*** Begin section ***

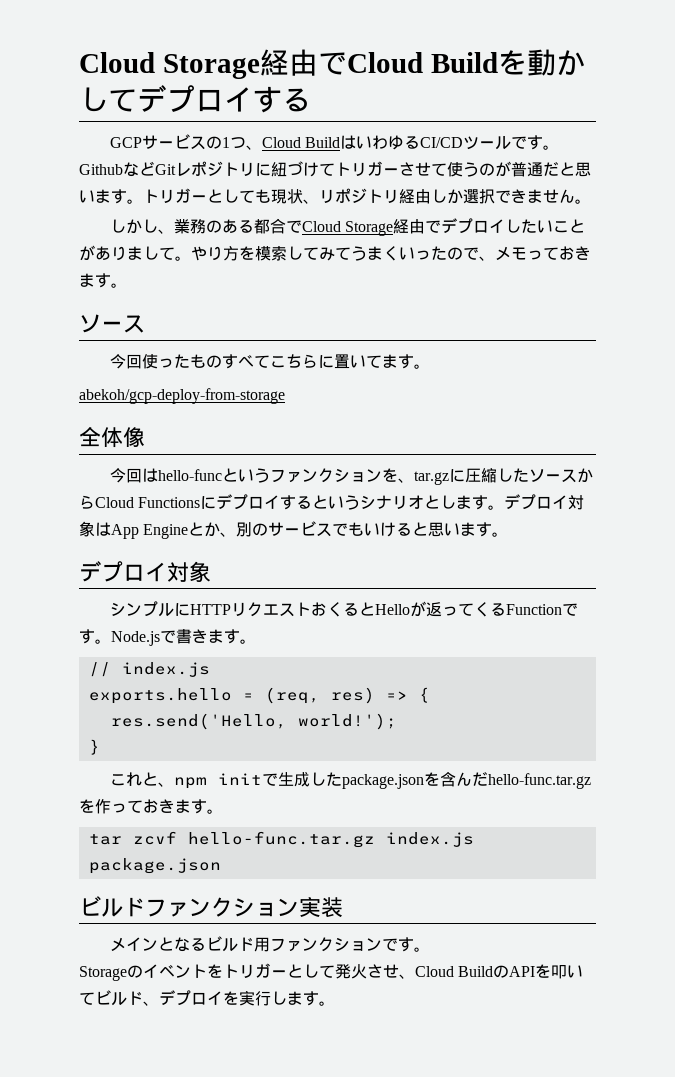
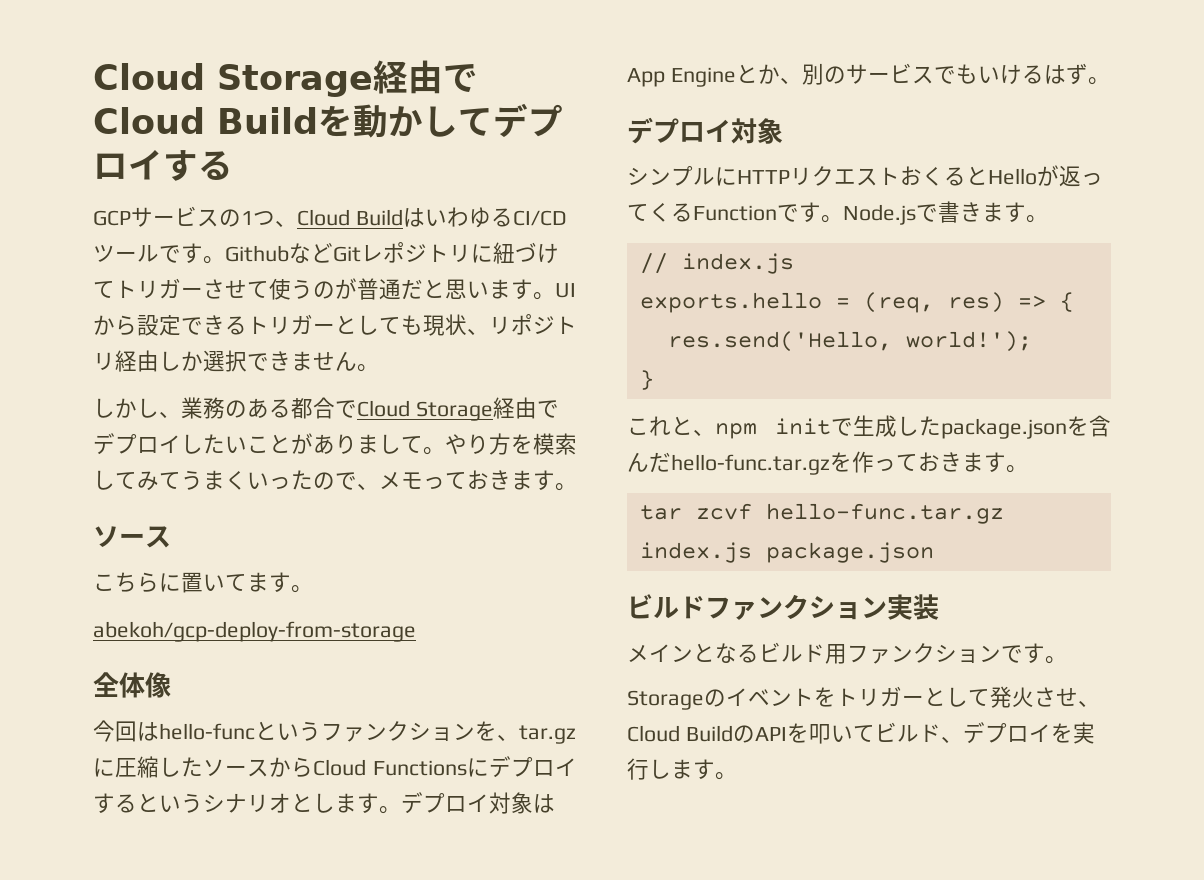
(143, 201) none -> [555,283,576,298] [93,315,247,336] UIから設定できる
[109,354,270,369] 今回使ったものすべて -> (171, 537) none
[412,522,493,537] と思います -> [1043,63,1088,85] はず

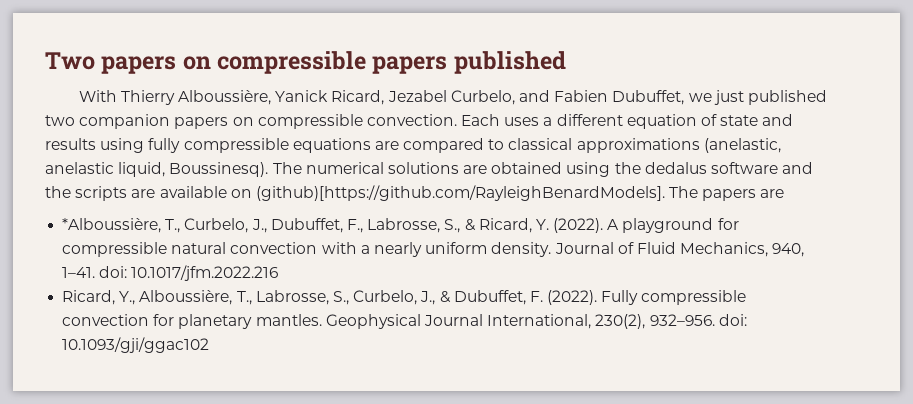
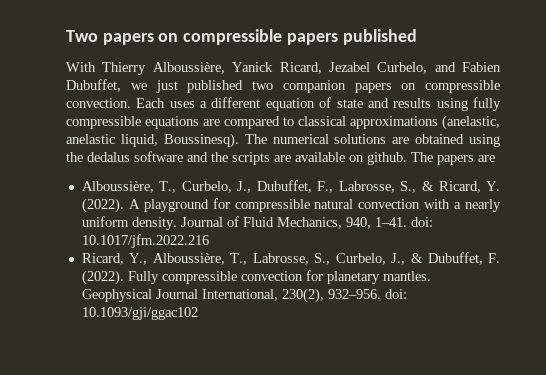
[255,185,665,201] (github)[https://github.com/RayleighBenardModels]. -> [367,152,407,165] github.
[62,218,162,233] *Alboussière, -> [81,181,154,193] Alboussière,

*** End section ***

Give the records back exactly, with no pictures.

• Your response:
(143, 201) none -> [555,283,576,298] [93,315,247,336] UIから設定できる
[109,354,270,369] 今回使ったものすべて -> (171, 537) none
[412,522,493,537] と思います -> [1043,63,1088,85] はず

[255,185,665,201] (github)[https://github.com/RayleighBenardModels]. -> [367,152,407,165] github.
[62,218,162,233] *Alboussière, -> [81,181,154,193] Alboussière,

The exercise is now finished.